Амбал задумчиво молчал. Его кулак, величиной с котёнка, висел на уровне моей челюсти.
— Ладно, — поразмышляв, сказал амбал. — Иди. И больше никогда насчёт этого не говори.
— Насчёт чего? — не понял я.
— Насчёт картошки дров поджарить, — ответил амбал.
Генерал Степанов, куда бы ни смотрел, везде видел лысого карлика. Смотрит он, к примеру, в телескоп. На звёзды. В третьем часу ночи. Все, конечно, давно спят. И вдруг на всю квартиру раздаётся истошный вопль:
— Глядите, по небу летит лысый карлик!
Мы вскакиваем со своих кроватей и несёмся смотреть. Но лысого карлика в небе нет.
— Ну вот только что был! — горячо доказывает генерал Степанов.
Мы возвращаемся в свои кровати. Через пять минут опять истошный вопль:
— Глядите, по небу летит лысый карлик!
Мы снова, сломя головы, несёмся смотреть.
Лысого карлика нет.
— Ну вот буквально только что… — пожимает плечами генерал.

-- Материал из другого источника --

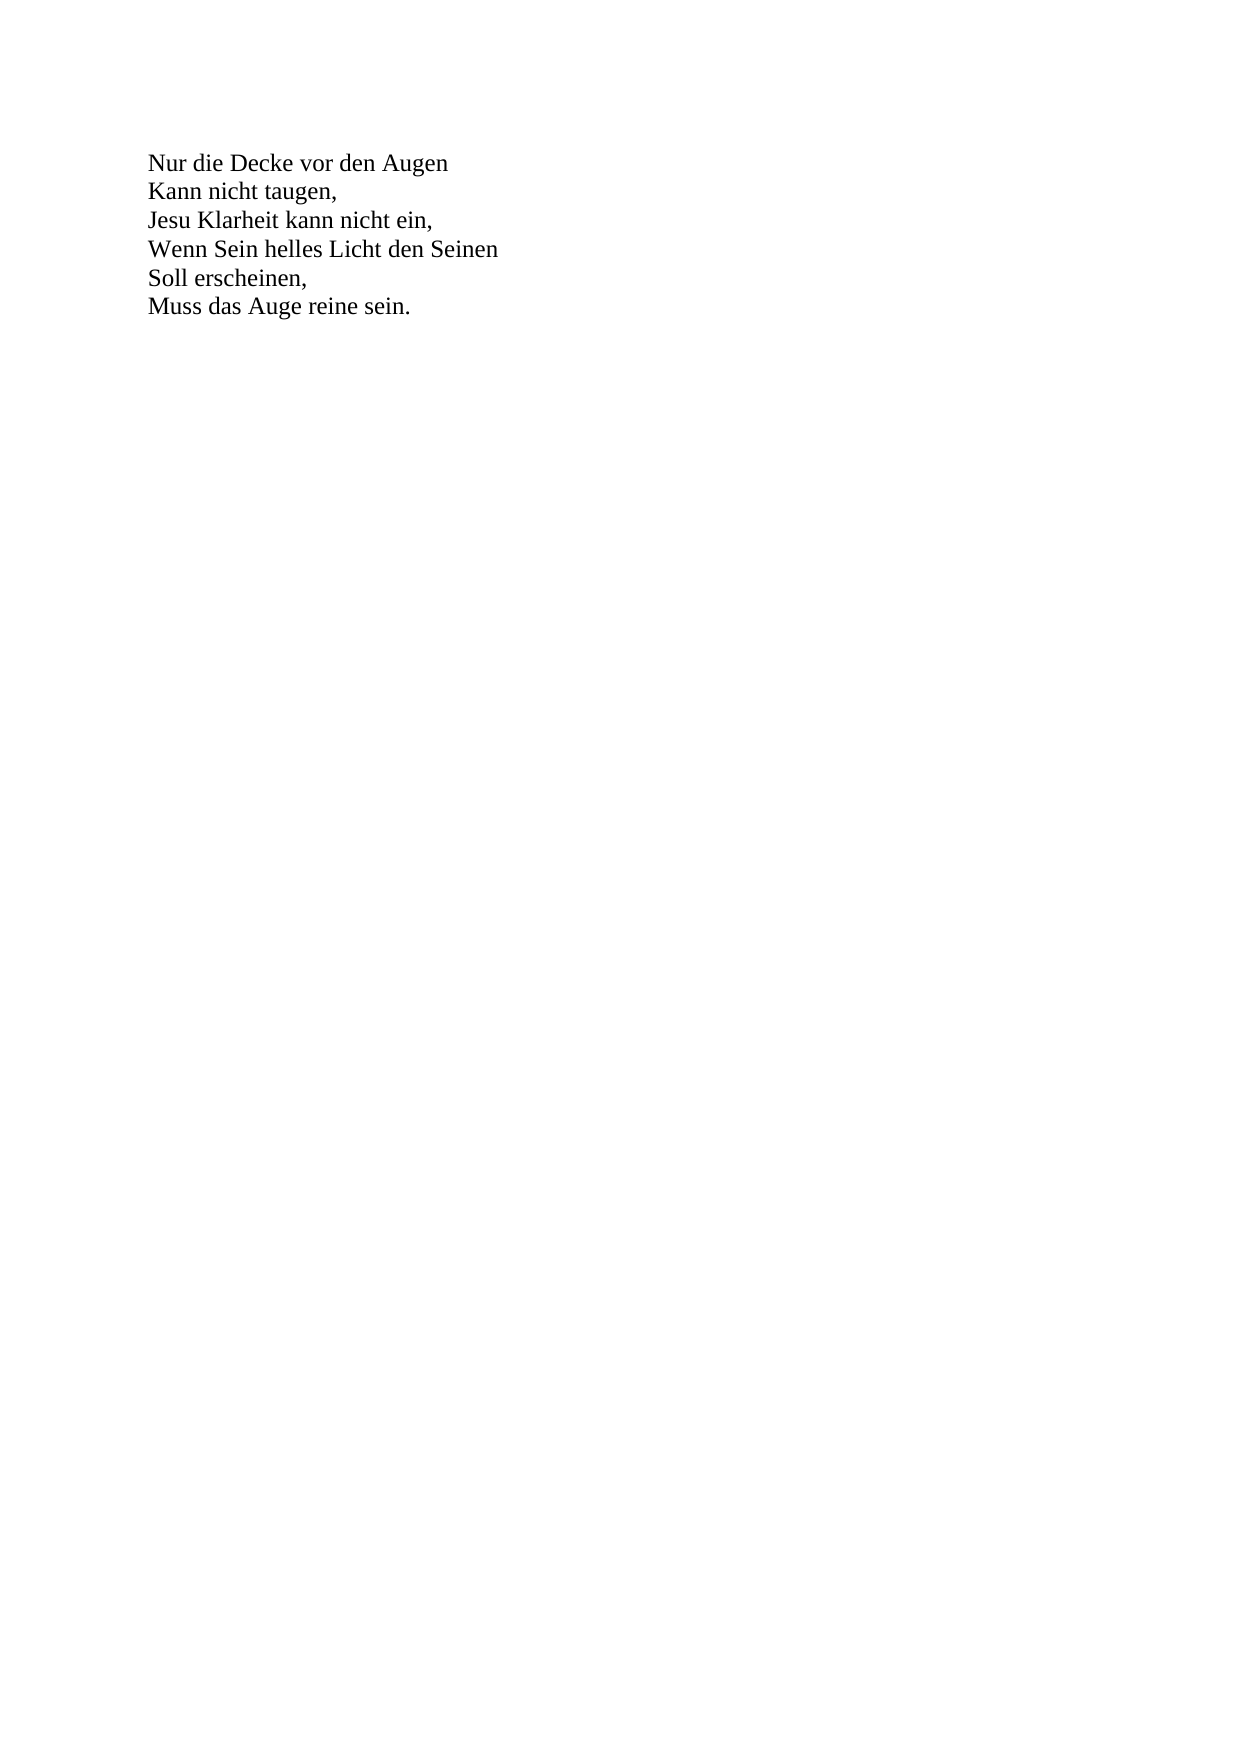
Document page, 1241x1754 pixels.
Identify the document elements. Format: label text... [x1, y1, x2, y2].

text Nur die Decke vor den Augen Kann nicht taugen, Jesu Klarheit kann nicht ein, Wenn Sein helles Licht den Seinen Soll erscheinen, Muss das Auge reine sein. [148, 148, 1093, 320]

И так раз пятнадцать за ночь.
Моя любимая спит. Она дышит ровно и глубоко. Я вижу её грудь под розовой комбинацией. Я вижу её густые волосы, разметавшиеся по подушке. Я вижу ямочки у неё на щеках. Она улыбается во сне. Я вижу её пухлые губы. Чувственные. Горячие… Её рот чуть–чуть приоткрыт. Я вижу ровные белые зубы… Я вижу… Господи, что это?.. Я присмотрелся. И увидел… конец шнурка от своего ботинка. Я потянул за него. Он поддался. Я начал вытаскивать шнурок изо рта моей любимой… Он всё тянулся и тянулся. Наконец, вытащился. Моя любимая проснулась.
— Любимая, — спросил я у неё, — как тебе в рот попал шнурок от моего ботинка?
— Не знаю, — раздраженно бросила любимая.
— Любимая, — настаивал я, — вспомни, пожалуйста. Может, когда ты мыла пол в прихожей, ты случайно схватила его зубами?
— Да что ты ко мне пристал! — взорвалась любимая. — Какой, к чёрту, пол?! Я уже десять лет не мою полов!..
И моя любимая отвернулась к стене.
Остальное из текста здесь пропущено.